Stored data entries:
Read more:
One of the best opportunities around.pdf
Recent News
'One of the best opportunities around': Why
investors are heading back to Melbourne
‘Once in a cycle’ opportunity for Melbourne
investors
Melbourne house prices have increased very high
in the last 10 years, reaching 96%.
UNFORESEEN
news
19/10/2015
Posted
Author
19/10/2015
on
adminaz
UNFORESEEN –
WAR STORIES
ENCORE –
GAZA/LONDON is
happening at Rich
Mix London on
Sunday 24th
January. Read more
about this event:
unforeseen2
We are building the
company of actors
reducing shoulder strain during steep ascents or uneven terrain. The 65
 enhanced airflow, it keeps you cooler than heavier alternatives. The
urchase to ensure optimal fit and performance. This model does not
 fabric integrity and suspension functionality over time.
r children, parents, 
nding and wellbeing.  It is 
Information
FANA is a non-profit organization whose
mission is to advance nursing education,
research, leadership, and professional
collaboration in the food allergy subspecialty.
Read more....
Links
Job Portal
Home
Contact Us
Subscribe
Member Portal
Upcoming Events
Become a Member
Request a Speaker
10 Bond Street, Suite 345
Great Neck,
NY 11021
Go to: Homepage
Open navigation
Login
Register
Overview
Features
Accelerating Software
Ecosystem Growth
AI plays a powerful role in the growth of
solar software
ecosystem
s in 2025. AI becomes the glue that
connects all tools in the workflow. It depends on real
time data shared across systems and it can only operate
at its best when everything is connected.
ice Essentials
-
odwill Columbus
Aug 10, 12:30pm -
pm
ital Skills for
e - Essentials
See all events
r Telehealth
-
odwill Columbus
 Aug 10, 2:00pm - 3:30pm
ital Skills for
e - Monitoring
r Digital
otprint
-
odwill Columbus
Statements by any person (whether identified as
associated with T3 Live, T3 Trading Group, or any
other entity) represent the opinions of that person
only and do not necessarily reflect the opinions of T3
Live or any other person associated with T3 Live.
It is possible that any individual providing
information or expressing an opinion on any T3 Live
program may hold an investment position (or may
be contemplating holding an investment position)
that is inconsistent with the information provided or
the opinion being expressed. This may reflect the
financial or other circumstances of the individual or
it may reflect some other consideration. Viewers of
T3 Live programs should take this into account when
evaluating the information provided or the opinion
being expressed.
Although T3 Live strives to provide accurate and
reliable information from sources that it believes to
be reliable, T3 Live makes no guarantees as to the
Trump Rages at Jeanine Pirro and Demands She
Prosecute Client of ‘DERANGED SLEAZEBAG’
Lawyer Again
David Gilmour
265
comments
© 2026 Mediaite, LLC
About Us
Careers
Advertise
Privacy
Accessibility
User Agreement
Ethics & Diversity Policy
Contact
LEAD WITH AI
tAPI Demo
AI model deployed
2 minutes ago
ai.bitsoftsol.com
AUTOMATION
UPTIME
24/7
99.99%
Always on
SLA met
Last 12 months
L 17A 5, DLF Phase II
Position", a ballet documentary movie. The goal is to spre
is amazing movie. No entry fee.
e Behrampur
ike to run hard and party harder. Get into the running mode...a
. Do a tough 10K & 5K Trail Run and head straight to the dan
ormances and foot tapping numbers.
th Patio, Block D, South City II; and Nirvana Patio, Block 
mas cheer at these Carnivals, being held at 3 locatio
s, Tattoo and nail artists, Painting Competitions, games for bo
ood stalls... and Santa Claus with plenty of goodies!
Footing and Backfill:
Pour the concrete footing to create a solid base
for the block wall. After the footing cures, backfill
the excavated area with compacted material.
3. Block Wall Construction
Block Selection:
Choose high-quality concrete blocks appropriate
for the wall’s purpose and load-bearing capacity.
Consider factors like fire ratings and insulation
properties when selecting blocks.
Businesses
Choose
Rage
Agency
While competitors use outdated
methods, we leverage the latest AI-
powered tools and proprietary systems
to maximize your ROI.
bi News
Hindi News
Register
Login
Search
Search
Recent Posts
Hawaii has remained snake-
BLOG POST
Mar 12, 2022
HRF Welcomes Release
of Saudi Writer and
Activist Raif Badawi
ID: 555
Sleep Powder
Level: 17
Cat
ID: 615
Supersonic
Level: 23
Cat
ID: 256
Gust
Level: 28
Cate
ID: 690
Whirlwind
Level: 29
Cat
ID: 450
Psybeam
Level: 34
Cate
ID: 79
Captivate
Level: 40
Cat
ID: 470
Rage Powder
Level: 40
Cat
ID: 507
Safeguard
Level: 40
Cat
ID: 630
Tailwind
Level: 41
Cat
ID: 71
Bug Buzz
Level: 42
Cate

> **Problem**:
Given the records above, return exactly the lines starting at the line containing "David Gilmour" and ending at the line containing "ike to run hard", including both.

> **Result for this task**:
David Gilmour
265
comments
© 2026 Mediaite, LLC
About Us
Careers
Advertise
Privacy
Accessibility
User Agreement
Ethics & Diversity Policy
Contact
LEAD WITH AI
tAPI Demo
AI model deployed
2 minutes ago
ai.bitsoftsol.com
AUTOMATION
UPTIME
24/7
99.99%
Always on
SLA met
Last 12 months
L 17A 5, DLF Phase II
Position", a ballet documentary movie. The goal is to spre
is amazing movie. No entry fee.
e Behrampur
ike to run hard and party harder. Get into the running mode...a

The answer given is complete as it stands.